This example illustrates the basic techniques for using an XML reader object to walk through an arbitrary document. In the next section, we'll look at a more specialized application.

Example: The Select-Help Function

Now let's work with something more useful. The PowerShell help files are stored as XML documents. We want to write a function that scans through the command file, searching for a particular word in either the command name or the short help description. Here's what we want the output to look like:

PS (1) > select-help property
Clear-ItemProperty: Removes the property value from a property.
Copy-ItemProperty: Copies a property between locations or namespaces.
Get-ItemProperty: Retrieves the properties of an object.
Move-ItemProperty: Moves a property from one location to another.
New-ItemProperty: Sets a new property of an item at a location.
Remove-ItemProperty: Removes a property and its value from the location.
Rename-ItemProperty: Renames a property of an item.
Set-ItemProperty: Sets a property at the specified location to a
specified value.
PS (2) >

In the example, we're searching for the word property and we get a list of all of the cmdlets that work with properties. The output is a string that contains the property name and a description string. Next let's look at a fragment of the document we're going to process:

<command:details>
    <command:name>
        Add-Content
    </command:name>
    <maml:description>
        <maml:para>
            Adds to the content(s) of the specified item(s)
        </maml:para>
    </maml:description>
    <maml:copyright>
        <maml:para></maml:para>
    </maml:copyright>
    <command:verb>add</command:verb>
    <command:noun>content</command:noun>
    <dev:version></dev:version>
</command:details>

PowerShell help text is stored in MAML (Microsoft Assistance Markup Language) format. From simple examination of this fragment, we can see that the name of a command is stored in the command:name element and the description is stored in a maml:para element nested inside a maml:description element. The basic approach we'll use is to look for the command tag, extract and save the command name, and then capture the description in the description element that immediately follows the command name element. This means that we'll use a state-machine pattern to process the document. A state machine usually implies using the switch statement, so this example is also a good opportunity to use the control structures in the PowerShell language a bit more. Now let's look at the function:

function Select-Help ($pat = ".") 
{
    $cmdHelp = "Microsoft.PowerShell.Commands.Management.dll-Help.xml"
    $doc = "$PSHOME\$cmdHelp" 
    $settings = new-object System.Xml.XmlReaderSettings
    $settings.ProhibitDTD = $false
    $reader = [xml.xmlreader]::create($doc, $settings) 
    $name = $null 
    $capture_name = $false 
    $capture_description = $false 
    $finish_line = $false 
    while ($reader.Read())
        {
            switch ($reader.NodeType)
            {
                ([Xml.XmlNodeType]::Element) { 
                    switch ($reader.Name)
                    {
                        "command:name" { 
                        $capture_name = $true
                        break
                    }
                    "maml:description" { 
                        $capture_description = $true
                        break
                    }
                    "maml:para" { 
                        if ($capture_description)
• • • • • • •
*LIST OF TASKS*
**a)** Translate this sentence from the Select-Help text into Spanish: "The PowerShell help files are stored as XML documents."
**b)** Please reproduce the Select-Help text starting at "Example: The Select-Help" and ending at "locations or namespaces.", replacing "scans through" with "reads through".
The rows aren't needed for any of this work.
• • • • • • •
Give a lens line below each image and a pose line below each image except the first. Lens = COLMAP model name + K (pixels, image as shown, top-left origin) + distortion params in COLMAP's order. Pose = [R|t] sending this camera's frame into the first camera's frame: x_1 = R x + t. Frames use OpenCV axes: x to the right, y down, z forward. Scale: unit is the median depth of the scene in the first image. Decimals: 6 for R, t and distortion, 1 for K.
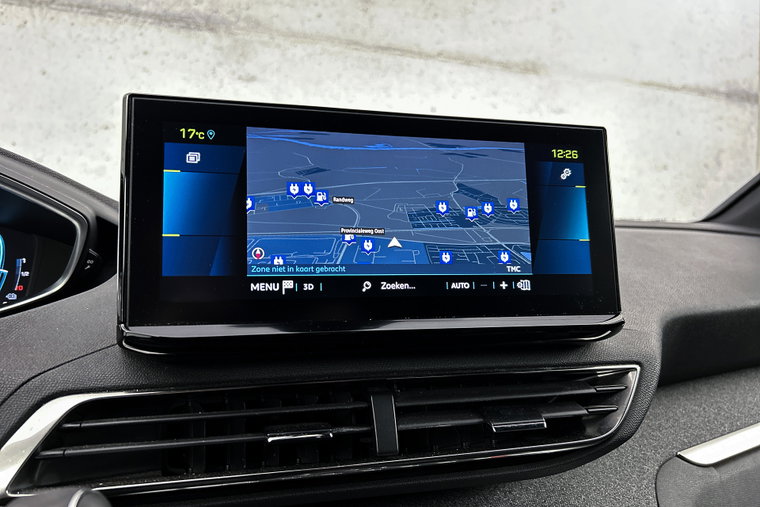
lens RADIAL K [[579.4, 0, 381.3], [0, 579.4, 257.3], [0, 0, 1]] dist [0.052106, -0.060071]
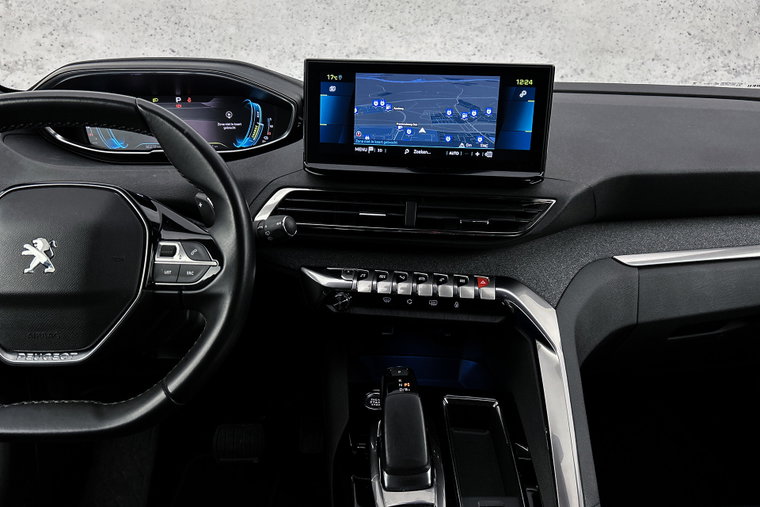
lens RADIAL K [[579.4, 0, 379.7], [0, 579.4, 259.7], [0, 0, 1]] dist [0.052106, -0.060071]
pose [[0.929648, 0.132827, -0.343673, 0.647974], [-0.021681, 0.950863, 0.308853, -0.221332], [0.367810, -0.279674, 0.886848, -1.017959]]
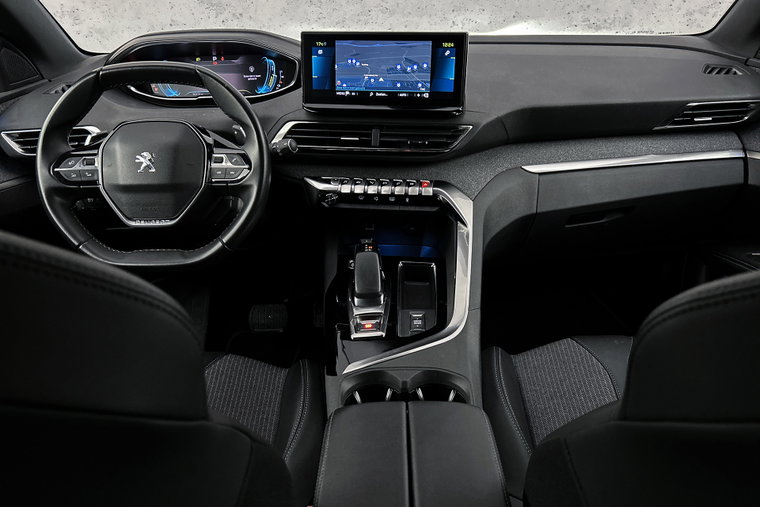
lens RADIAL K [[579.4, 0, 379.4], [0, 579.4, 265.1], [0, 0, 1]] dist [0.052106, -0.060071]
pose [[0.914539, 0.161045, -0.371057, 1.296019], [0.004956, 0.912797, 0.408385, -0.381512], [0.404468, -0.375323, 0.833990, -1.914906]]
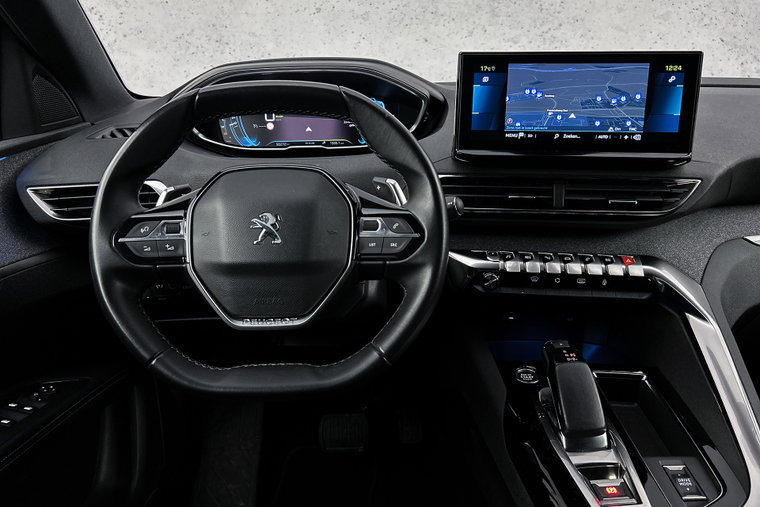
lens RADIAL K [[579.4, 0, 378.3], [0, 579.4, 258.2], [0, 0, 1]] dist [0.052106, -0.060071]
pose [[0.923861, 0.110398, -0.366459, 0.210345], [-0.002792, 0.959413, 0.281990, -0.128197], [0.382717, -0.259497, 0.886673, -1.361326]]
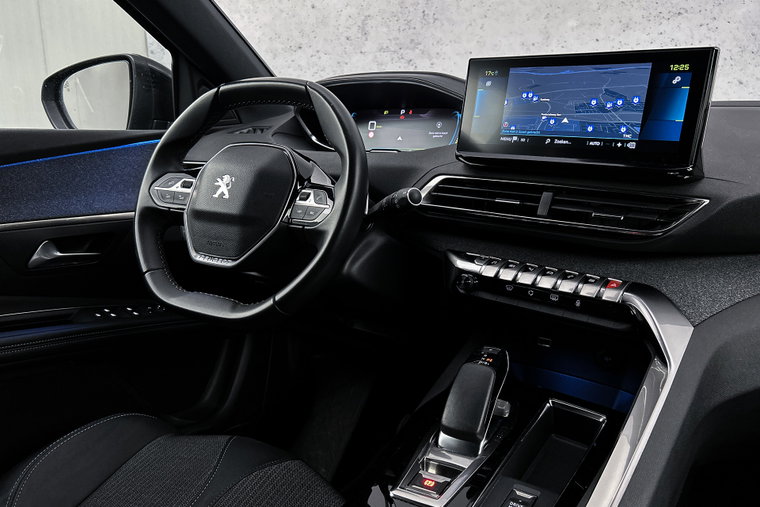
lens RADIAL K [[579.4, 0, 380.4], [0, 579.4, 256.0], [0, 0, 1]] dist [0.052106, -0.060071]
pose [[0.582666, 0.195620, -0.788818, 1.354218], [-0.043203, 0.976683, 0.210297, 0.036514], [0.811563, -0.088453, 0.577531, -0.768541]]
• • • • • • •
*SOLUTIONS*
**a)** Los archivos de ayuda de PowerShell se almacenan como documentos XML.

**b)**
Example: The Select-Help Function

Now let's work with something more useful. The PowerShell help files are stored as XML documents. We want to write a function that reads through the command file, searching for a particular word in either the command name or the short help description. Here's what we want the output to look like:

PS (1) > select-help property
Clear-ItemProperty: Removes the property value from a property.
Copy-ItemProperty: Copies a property between locations or namespaces.